> [Source information]:
##############################

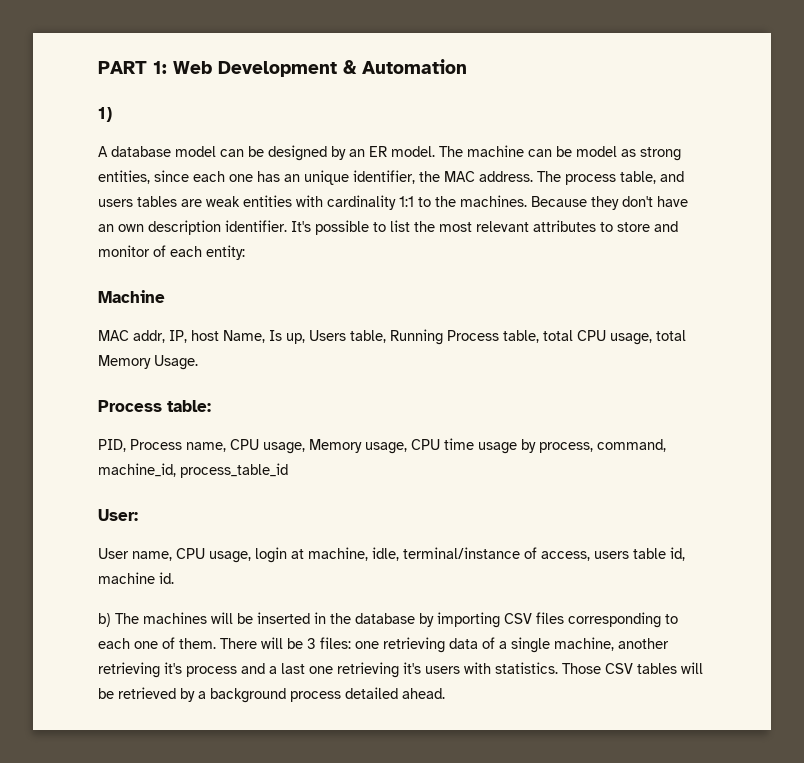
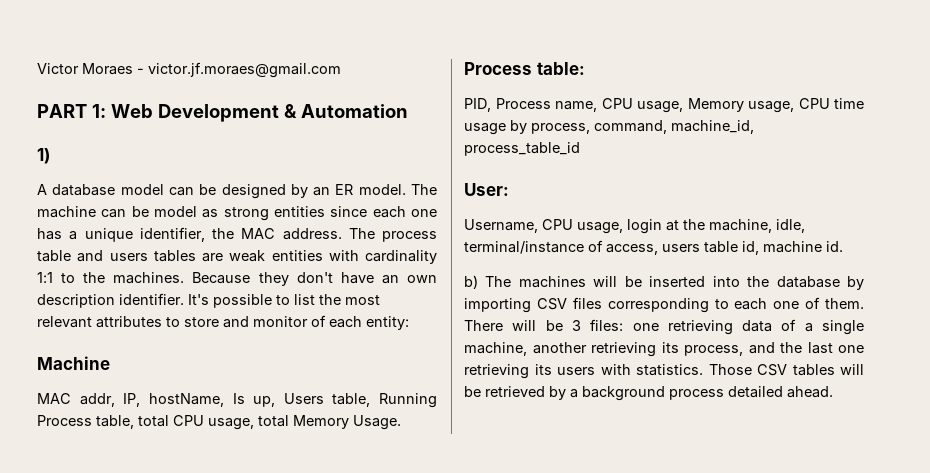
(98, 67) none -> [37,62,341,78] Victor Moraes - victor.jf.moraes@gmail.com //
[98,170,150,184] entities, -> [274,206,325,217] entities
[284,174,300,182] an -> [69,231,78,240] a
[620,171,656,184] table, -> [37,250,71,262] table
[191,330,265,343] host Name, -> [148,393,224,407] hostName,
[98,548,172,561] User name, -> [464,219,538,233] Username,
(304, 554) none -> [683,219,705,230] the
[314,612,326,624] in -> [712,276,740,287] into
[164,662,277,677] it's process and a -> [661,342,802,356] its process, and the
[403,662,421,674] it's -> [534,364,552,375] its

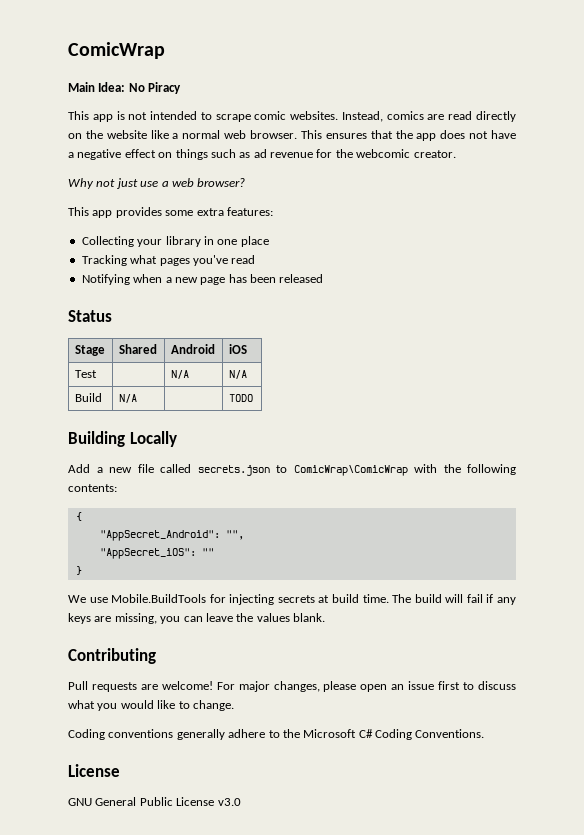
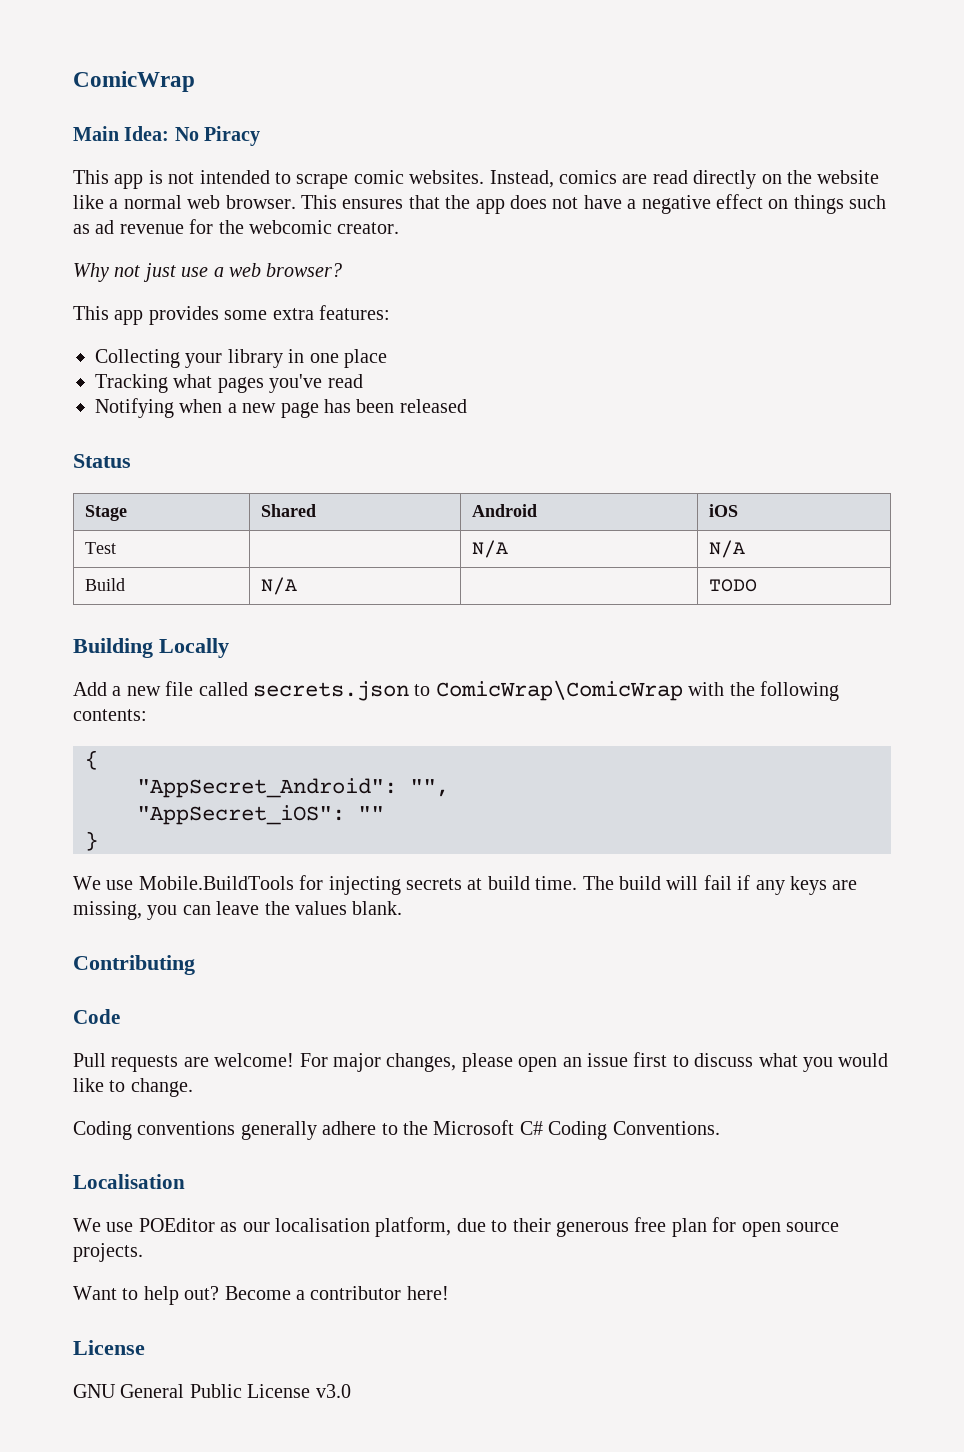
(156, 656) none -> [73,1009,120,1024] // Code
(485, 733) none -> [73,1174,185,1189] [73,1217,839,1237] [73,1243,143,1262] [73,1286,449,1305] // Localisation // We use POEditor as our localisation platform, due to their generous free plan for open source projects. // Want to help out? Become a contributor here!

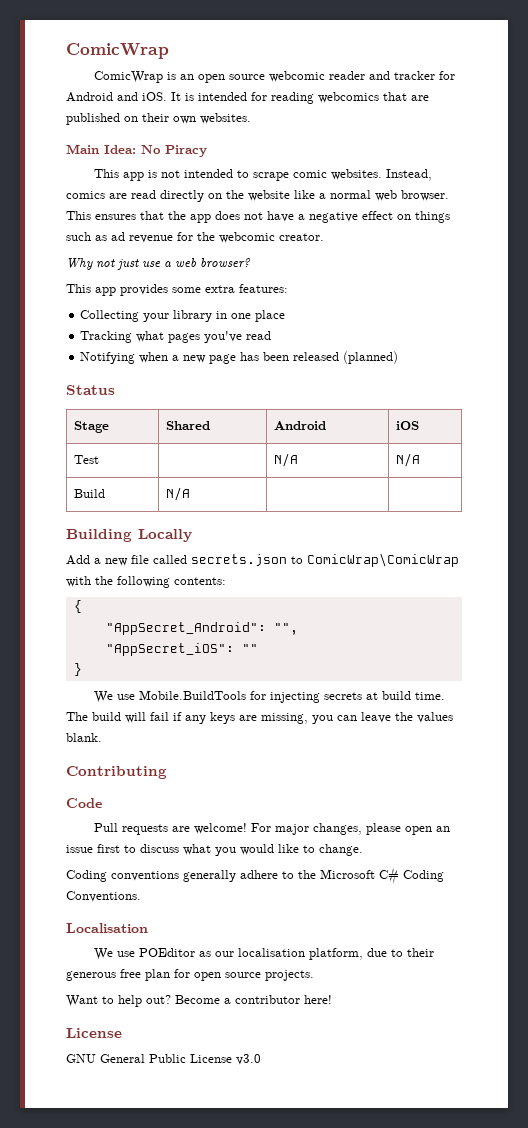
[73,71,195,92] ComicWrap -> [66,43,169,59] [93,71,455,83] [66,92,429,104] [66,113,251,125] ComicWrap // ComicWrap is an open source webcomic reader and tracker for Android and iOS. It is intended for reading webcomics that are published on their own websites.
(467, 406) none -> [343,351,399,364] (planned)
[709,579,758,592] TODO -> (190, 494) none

##############################

> [Exercise brief]:
In the entries above, find the line containing "[164,662,277,677] it's process". Transcribe it and every later line to the end, exactly, and leave out the pictures.

> [Task solution]:
[164,662,277,677] it's process and a -> [661,342,802,356] its process, and the
[403,662,421,674] it's -> [534,364,552,375] its

(156, 656) none -> [73,1009,120,1024] // Code
(485, 733) none -> [73,1174,185,1189] [73,1217,839,1237] [73,1243,143,1262] [73,1286,449,1305] // Localisation // We use POEditor as our localisation platform, due to their generous free plan for open source projects. // Want to help out? Become a contributor here!

[73,71,195,92] ComicWrap -> [66,43,169,59] [93,71,455,83] [66,92,429,104] [66,113,251,125] ComicWrap // ComicWrap is an open source webcomic reader and tracker for Android and iOS. It is intended for reading webcomics that are published on their own websites.
(467, 406) none -> [343,351,399,364] (planned)
[709,579,758,592] TODO -> (190, 494) none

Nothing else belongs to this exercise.